In spite of the deluge of maple recipes that seemingly take over the interwebs every fall, maple syrup really is a late winter/early spring seasonal ingredient. And these oat and maple syrup scones? Well, this recipe has been hanging by a thread on my ever-growing list of things to make since last April. I had plenty of maple syrup leftover from our Vermont trip the previous fall but somehow, I never got around to making them.
Of course, I could have just made them any time in the past 11 months but sometimes I get this mental block about using ingredients that are out-of-season. Like, it’s wrong somehow. Blueberries? Major seasonal ingredient. This, however, didn’t preclude the use of said maple syrup on plenty of pancakes (or on these sweet potatoes) since last spring but you get what I mean. I hope. (I’m not crazy, I swear.)

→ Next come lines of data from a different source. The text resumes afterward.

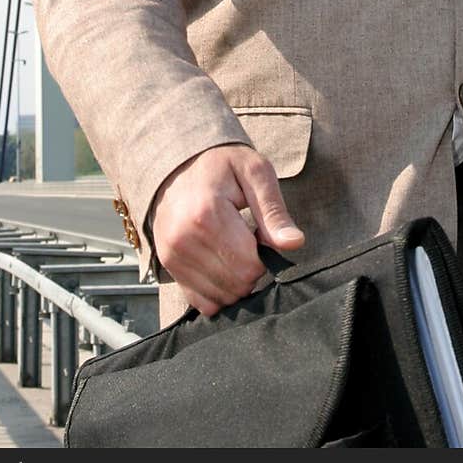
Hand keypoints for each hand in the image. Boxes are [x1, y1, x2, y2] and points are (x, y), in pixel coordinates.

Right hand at [151, 144, 305, 315]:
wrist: (178, 161)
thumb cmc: (221, 165)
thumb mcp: (255, 173)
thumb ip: (274, 210)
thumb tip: (294, 243)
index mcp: (207, 214)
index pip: (248, 267)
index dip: (264, 257)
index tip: (259, 235)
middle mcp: (184, 239)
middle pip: (235, 285)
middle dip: (251, 271)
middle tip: (247, 241)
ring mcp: (172, 255)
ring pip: (220, 298)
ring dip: (235, 282)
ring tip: (231, 249)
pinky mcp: (167, 265)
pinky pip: (200, 301)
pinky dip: (217, 291)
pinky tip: (220, 264)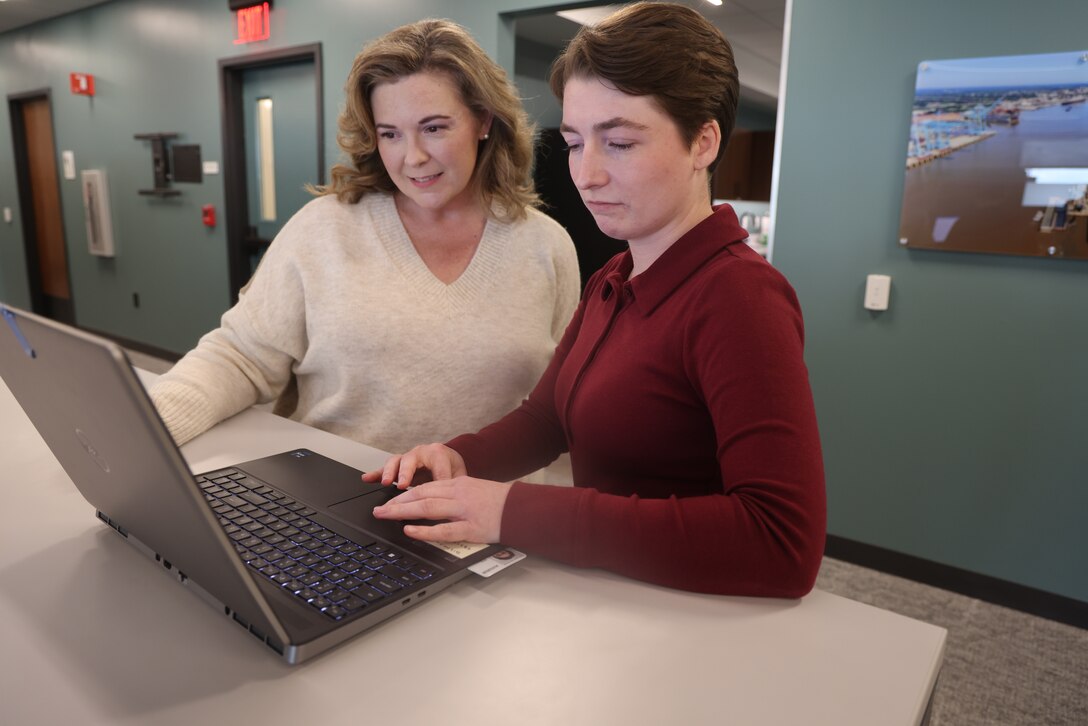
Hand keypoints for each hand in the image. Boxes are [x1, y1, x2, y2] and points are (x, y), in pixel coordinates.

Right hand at [361, 443, 466, 488]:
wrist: (448, 460)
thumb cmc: (452, 468)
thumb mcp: (459, 476)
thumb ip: (455, 485)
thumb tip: (454, 500)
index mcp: (439, 454)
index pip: (437, 467)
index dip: (434, 480)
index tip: (432, 493)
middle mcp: (421, 452)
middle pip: (410, 460)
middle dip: (406, 472)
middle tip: (402, 485)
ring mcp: (408, 458)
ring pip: (396, 461)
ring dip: (389, 472)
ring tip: (385, 482)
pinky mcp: (398, 466)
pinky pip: (384, 468)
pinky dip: (375, 473)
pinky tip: (366, 479)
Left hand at [370, 476, 509, 543]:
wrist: (523, 508)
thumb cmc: (501, 501)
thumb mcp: (475, 490)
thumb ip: (454, 495)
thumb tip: (430, 504)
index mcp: (459, 484)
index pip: (425, 486)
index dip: (404, 494)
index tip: (389, 500)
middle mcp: (459, 494)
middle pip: (421, 494)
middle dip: (396, 502)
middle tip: (379, 510)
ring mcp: (464, 511)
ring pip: (427, 507)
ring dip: (402, 512)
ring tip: (385, 516)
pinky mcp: (471, 528)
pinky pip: (443, 530)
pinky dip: (424, 531)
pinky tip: (410, 531)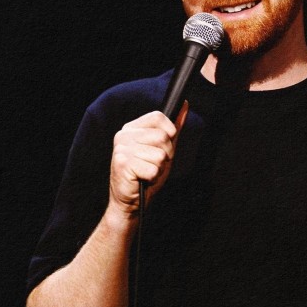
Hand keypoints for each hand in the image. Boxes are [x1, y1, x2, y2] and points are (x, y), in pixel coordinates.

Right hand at [108, 103, 187, 217]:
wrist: (130, 200)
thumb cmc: (146, 174)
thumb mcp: (163, 149)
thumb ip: (173, 128)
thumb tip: (185, 105)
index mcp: (132, 128)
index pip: (159, 117)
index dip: (169, 133)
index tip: (162, 148)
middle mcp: (124, 135)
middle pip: (162, 136)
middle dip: (165, 155)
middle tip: (153, 165)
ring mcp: (122, 149)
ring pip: (159, 154)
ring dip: (158, 168)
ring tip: (147, 172)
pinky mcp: (123, 164)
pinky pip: (153, 169)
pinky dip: (152, 177)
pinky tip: (142, 179)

Anyway, these scones are amazingly delicious. The whole wheat flour adds an extra layer of flavor to them in the form of a little nuttiness and the butter…oh the butter! Nearly 3/4 cup butter for 8 scones – not hip-friendly but so, so good. These aren’t sweet scones by any stretch but you can pull out just enough of the maple to know the intention of the recipe. The tops will turn out super craggy and crunchy and to me, that’s always, always the best part of a scone. As for the extra batch that I made and froze? I don’t see them last through next week.
Oat and Maple Syrup Scones
source: adapted from Breakfast Lunch, Tea: The Many Little Meals of Rose Bakery via Smitten Kitchen
I’m posting only weights for the ingredients of this recipe because that’s how I decided to make it. So, while I can’t particularly confirm the accuracy of the volume measurements in the linked recipe on Smitten Kitchen, Deb can. If you have a kitchen scale, go ahead and use it – it’s good practice and likely more accurate to weigh your dry ingredients anyway.
- 260 grams all-purpose flour, plus extra for dusting surface
- 80 grams whole wheat flour
- 1/2 cup (35 grams) old-fashioned oats
- 1/2 tsp cinnamon
- 1 very heaped tbsp baking powder
- 1 very heaped tbsp light brown sugar
- 1/2 tsp table salt
- 11 1/2 tbsp (just shy of 3/4 cup) cold unsalted butter, cut into pieces
- 1/4 cup maple syrup
- 1/4 cup milk or buttermilk
- 1 tsp pure vanilla extract
- 1 egg, beaten with 1 tbsp water (for egg wash)
- Preheat oven to 400 degrees F. Line a baking sheet with parchment paper.
- Weigh the flours and oats in a large bowl set on top of a zeroed-out kitchen scale, zeroing out the scale after each ingredient addition. Whisk in the baking powder, brown sugar, and salt. Cut in the butter with a pastry blender, two knives, or your fingers. In a 1 cup liquid measuring cup, whisk the maple syrup, buttermilk, and vanilla together and stir the wet mixture into the dry ingredients just until a dough begins to form. If the dough seems really dry, add some extra buttermilk – only enough to get the dough to come together.
- Transfer the dough to a lightly-floured work surface and work it into a disc about 1 1/4″ high with your hands or a rolling pin. Cut out the dough into desired shapes with biscuit or cookie cutters or a knife. I went the way of my stainless dough scraper and simply cut out squares so I wouldn’t have re-roll the scraps.
- Place the scones on the baking sheet and brush the tops with the egg wash. Bake for 20-25 minutes, until they are golden brown. These scones are best served fresh from the oven but they are still pretty great reheated at 300 degrees F for a few minutes even 3-4 days later.